___ DATASET ROWS ___

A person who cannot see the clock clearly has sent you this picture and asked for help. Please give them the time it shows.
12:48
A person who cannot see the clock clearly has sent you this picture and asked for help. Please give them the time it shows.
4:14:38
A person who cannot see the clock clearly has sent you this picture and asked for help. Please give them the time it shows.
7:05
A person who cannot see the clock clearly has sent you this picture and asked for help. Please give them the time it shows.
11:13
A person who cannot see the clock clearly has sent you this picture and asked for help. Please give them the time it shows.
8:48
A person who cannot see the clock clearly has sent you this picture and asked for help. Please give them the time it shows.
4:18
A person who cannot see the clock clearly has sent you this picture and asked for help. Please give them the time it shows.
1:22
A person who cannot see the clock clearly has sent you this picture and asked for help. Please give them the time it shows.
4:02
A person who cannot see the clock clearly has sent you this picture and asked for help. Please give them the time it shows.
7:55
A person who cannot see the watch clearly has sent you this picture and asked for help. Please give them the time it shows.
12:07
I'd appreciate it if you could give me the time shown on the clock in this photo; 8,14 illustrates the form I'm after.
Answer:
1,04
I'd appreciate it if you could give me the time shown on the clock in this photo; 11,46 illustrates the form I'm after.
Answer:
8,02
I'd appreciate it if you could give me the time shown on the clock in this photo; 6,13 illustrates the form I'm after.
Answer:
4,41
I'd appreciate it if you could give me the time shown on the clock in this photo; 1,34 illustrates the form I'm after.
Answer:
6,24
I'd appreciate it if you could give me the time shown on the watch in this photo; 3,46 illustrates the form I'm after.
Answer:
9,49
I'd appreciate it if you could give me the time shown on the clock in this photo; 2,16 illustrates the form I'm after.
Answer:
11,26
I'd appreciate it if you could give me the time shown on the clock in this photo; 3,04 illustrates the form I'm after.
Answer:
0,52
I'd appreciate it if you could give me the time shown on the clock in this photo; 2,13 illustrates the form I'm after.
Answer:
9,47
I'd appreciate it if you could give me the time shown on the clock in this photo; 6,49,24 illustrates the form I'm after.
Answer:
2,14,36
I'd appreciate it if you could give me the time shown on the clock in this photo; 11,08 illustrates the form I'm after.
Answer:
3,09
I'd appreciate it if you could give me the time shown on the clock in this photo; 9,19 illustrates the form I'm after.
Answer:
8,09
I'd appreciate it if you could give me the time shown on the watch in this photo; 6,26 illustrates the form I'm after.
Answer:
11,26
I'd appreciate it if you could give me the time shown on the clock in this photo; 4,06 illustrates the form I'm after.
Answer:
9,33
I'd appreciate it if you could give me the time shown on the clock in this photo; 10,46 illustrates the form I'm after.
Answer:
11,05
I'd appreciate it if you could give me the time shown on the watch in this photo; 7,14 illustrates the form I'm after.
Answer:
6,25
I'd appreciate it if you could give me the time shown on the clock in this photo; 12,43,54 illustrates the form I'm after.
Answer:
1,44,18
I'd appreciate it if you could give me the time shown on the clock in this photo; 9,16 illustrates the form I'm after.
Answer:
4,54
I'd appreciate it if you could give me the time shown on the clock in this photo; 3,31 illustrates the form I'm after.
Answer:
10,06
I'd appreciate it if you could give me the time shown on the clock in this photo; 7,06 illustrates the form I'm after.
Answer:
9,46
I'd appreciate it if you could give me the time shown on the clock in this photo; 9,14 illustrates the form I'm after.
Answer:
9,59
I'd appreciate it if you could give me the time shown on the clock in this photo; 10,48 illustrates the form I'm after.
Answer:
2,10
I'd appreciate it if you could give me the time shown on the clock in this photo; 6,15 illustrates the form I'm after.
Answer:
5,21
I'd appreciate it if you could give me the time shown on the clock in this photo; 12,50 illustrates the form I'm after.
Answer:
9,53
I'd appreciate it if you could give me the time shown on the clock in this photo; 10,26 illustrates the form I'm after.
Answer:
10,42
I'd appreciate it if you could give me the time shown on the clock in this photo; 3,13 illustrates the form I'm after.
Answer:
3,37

___

#### STATED PROBLEM:
Repeat all of the items above word for word, changing nothing.

#### RESPONSE TO THE TASK:
A person who cannot see the clock clearly has sent you this picture and asked for help. Please give them the time it shows.
12:48
A person who cannot see the clock clearly has sent you this picture and asked for help. Please give them the time it shows.
4:14:38
A person who cannot see the clock clearly has sent you this picture and asked for help. Please give them the time it shows.
7:05
A person who cannot see the clock clearly has sent you this picture and asked for help. Please give them the time it shows.
11:13
A person who cannot see the clock clearly has sent you this picture and asked for help. Please give them the time it shows.
8:48
A person who cannot see the clock clearly has sent you this picture and asked for help. Please give them the time it shows.
4:18
A person who cannot see the clock clearly has sent you this picture and asked for help. Please give them the time it shows.
1:22
A person who cannot see the clock clearly has sent you this picture and asked for help. Please give them the time it shows.
4:02
A person who cannot see the clock clearly has sent you this picture and asked for help. Please give them the time it shows.
7:55
A person who cannot see the watch clearly has sent you this picture and asked for help. Please give them the time it shows.
12:07
I'd appreciate it if you could give me the time shown on the clock in this photo; 8,14 illustrates the form I'm after.
Answer:
1,04
I'd appreciate it if you could give me the time shown on the clock in this photo; 11,46 illustrates the form I'm after.
Answer:
8,02
I'd appreciate it if you could give me the time shown on the clock in this photo; 6,13 illustrates the form I'm after.
Answer:
4,41
I'd appreciate it if you could give me the time shown on the clock in this photo; 1,34 illustrates the form I'm after.
Answer:
6,24
I'd appreciate it if you could give me the time shown on the watch in this photo; 3,46 illustrates the form I'm after.
Answer:
9,49
I'd appreciate it if you could give me the time shown on the clock in this photo; 2,16 illustrates the form I'm after.
Answer:
11,26
I'd appreciate it if you could give me the time shown on the clock in this photo; 3,04 illustrates the form I'm after.
Answer:
0,52
I'd appreciate it if you could give me the time shown on the clock in this photo; 2,13 illustrates the form I'm after.
Answer:
9,47
I'd appreciate it if you could give me the time shown on the clock in this photo; 6,49,24 illustrates the form I'm after.
Answer:
2,14,36
I'd appreciate it if you could give me the time shown on the clock in this photo; 11,08 illustrates the form I'm after.
Answer:
3,09
I'd appreciate it if you could give me the time shown on the clock in this photo; 9,19 illustrates the form I'm after.
Answer:
8,09
I'd appreciate it if you could give me the time shown on the watch in this photo; 6,26 illustrates the form I'm after.
Answer:
11,26
I'd appreciate it if you could give me the time shown on the clock in this photo; 4,06 illustrates the form I'm after.
Answer:
9,33
I'd appreciate it if you could give me the time shown on the clock in this photo; 10,46 illustrates the form I'm after.
Answer:
11,05
I'd appreciate it if you could give me the time shown on the watch in this photo; 7,14 illustrates the form I'm after.
Answer:
6,25
I'd appreciate it if you could give me the time shown on the clock in this photo; 12,43,54 illustrates the form I'm after.
Answer:
1,44,18
I'd appreciate it if you could give me the time shown on the clock in this photo; 9,16 illustrates the form I'm after.
Answer:
4,54
I'd appreciate it if you could give me the time shown on the clock in this photo; 3,31 illustrates the form I'm after.
Answer:
10,06
I'd appreciate it if you could give me the time shown on the clock in this photo; 7,06 illustrates the form I'm after.
Answer:
9,46
I'd appreciate it if you could give me the time shown on the clock in this photo; 9,14 illustrates the form I'm after.
Answer:
9,59
I'd appreciate it if you could give me the time shown on the clock in this photo; 10,48 illustrates the form I'm after.
Answer:
2,10
I'd appreciate it if you could give me the time shown on the clock in this photo; 6,15 illustrates the form I'm after.
Answer:
5,21
I'd appreciate it if you could give me the time shown on the clock in this photo; 12,50 illustrates the form I'm after.
Answer:
9,53
I'd appreciate it if you could give me the time shown on the clock in this photo; 10,26 illustrates the form I'm after.
Answer:
10,42
I'd appreciate it if you could give me the time shown on the clock in this photo; 3,13 illustrates the form I'm after.
Answer:
3,37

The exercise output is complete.